When can you work with others in COGS 18?

• Coding Labs

• Assignments

Working with others is different than copying from others. It is never acceptable to just ask someone for their answers or their code.

On Coding Labs & Assignments, it is OK to ask one another questions about what you’re working on. It is OK to share screens and talk through your answers.

If you find yourself copying + pasting someone else’s code (from a friend or from the Internet)…you’re probably making a mistake.

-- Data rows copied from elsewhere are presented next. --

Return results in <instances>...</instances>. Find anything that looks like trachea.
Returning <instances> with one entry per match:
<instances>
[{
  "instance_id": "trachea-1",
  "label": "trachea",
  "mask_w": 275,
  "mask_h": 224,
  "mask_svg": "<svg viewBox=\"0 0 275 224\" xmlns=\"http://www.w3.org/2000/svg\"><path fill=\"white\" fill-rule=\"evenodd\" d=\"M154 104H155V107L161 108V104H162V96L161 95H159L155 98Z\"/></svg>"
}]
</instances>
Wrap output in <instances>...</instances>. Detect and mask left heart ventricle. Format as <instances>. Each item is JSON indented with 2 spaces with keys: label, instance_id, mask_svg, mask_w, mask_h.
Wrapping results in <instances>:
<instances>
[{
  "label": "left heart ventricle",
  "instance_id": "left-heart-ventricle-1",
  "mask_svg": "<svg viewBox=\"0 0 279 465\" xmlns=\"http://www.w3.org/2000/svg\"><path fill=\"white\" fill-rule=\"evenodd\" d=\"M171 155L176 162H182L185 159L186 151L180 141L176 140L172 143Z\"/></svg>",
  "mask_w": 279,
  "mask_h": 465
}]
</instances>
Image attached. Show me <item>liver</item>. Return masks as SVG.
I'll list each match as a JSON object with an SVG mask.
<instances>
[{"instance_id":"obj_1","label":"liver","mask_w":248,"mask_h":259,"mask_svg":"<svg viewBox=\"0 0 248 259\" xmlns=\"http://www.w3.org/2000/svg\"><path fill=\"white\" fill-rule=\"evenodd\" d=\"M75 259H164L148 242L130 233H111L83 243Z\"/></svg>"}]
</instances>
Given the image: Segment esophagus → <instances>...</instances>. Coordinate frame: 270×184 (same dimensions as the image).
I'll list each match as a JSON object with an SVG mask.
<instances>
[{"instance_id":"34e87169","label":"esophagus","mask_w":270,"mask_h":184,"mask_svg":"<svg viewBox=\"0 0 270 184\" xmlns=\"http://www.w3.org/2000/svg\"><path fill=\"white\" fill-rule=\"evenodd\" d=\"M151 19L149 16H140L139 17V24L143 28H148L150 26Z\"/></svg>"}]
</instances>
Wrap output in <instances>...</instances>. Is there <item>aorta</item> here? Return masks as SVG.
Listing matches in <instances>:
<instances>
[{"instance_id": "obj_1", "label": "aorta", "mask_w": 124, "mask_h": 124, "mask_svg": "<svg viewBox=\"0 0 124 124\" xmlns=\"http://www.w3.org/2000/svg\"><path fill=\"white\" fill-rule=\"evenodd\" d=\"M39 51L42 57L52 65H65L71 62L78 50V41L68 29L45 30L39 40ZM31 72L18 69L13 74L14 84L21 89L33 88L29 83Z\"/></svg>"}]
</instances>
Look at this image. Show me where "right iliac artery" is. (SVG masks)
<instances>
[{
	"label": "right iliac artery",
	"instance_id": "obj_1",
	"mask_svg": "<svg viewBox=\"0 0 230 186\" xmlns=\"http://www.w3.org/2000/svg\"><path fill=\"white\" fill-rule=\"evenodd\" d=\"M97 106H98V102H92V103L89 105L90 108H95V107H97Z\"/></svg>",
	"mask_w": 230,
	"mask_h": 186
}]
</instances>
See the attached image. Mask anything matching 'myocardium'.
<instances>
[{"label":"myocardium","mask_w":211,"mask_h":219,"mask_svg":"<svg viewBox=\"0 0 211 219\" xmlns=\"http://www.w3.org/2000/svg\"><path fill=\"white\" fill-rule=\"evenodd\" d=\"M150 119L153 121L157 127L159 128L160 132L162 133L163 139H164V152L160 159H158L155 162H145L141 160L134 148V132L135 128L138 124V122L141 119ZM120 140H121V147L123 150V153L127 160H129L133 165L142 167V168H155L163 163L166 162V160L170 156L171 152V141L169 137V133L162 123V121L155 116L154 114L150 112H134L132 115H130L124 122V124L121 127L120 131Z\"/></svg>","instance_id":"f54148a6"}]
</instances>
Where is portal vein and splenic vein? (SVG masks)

When can you NOT work with others?

• Exams

Exams are the only time in this course we ask you to work on material completely on your own.

Exams assess your understanding after you’ve had plenty of practice (in lecture, on coding labs, and on assignments).

It’s your time to show off what you know.

Exams are open notes and open Google.

You can search the Internet for help on concepts.

You are not allowed to ask anyone specific questions from the Exam or post the questions anywhere.

Part of your first Coding Lab will help to make this all as clear as possible!